One of the big problems with the first film was that all the people on the skype call were pretty much brats who you didn’t care about... so when the deaths started happening it really wasn’t a concern. In this one, although I personally don’t think I could stand being in the same room with the majority of theses people for the length of a round of drinks, there are at least one or two characters who have a nicer personae and who are easier to sympathise with. That being said, I really couldn’t identify with any of them enough to feel anything more than numb at the racking up of each person in the various Charons’ body count so I wouldn’t say this movie was working that well on me and although some scenes are, as I said at the beginning, quite effective, I was puzzled at the use of a ‘stinger heavy’ underscore, bearing in mind the ‘cinéma vérité’ nature of the ‘observed footage’ of the movie. The score kind of breaks the fourth wall all by itself here.

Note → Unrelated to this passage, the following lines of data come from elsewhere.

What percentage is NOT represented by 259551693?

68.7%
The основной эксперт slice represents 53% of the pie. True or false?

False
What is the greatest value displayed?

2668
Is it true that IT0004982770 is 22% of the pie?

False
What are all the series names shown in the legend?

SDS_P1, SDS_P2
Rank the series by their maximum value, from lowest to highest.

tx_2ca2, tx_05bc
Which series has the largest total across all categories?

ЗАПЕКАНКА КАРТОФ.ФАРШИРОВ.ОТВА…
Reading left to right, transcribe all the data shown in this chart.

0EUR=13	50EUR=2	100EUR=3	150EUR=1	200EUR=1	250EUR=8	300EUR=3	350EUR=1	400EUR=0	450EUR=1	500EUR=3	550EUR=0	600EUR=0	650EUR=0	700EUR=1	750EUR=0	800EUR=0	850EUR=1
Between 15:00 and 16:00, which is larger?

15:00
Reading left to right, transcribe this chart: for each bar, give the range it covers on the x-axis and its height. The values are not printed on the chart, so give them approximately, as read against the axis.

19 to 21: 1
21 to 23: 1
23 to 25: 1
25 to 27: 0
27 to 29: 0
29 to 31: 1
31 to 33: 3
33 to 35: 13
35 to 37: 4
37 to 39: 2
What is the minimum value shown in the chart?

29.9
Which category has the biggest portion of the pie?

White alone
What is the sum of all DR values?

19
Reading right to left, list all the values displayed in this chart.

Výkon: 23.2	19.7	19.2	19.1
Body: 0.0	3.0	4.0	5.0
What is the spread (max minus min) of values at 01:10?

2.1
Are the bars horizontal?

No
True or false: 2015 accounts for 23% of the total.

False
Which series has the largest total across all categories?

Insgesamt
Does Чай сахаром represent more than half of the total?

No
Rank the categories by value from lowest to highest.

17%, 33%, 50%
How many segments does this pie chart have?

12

This is a short review for a competently disturbing movie involving things I would rather not be worried about given the uncertain nature of modern day cyber crime, to be fair. It’s possibly a little better than the first but, ultimately, the characters failed to engage me to the extent where I would actually care about them, although the convoluted storyline is complex enough... just... to keep the movie from getting too old before its hour and a half running time is complete. If you want to see this kind of ‘desktop movie’ done better and in a much more successfully ambitious way by, as it turns out, some of the same production team, then you’re much better off waiting for a couple of weeks until Searching, which I reviewed here, is released into UK cinemas (a couple of weeks after its US debut). In the meantime, if you are into seeing hooded thugs perpetrate mean spirited murders on, mostly innocent, victims then Unfriended: Dark Web might be your thing.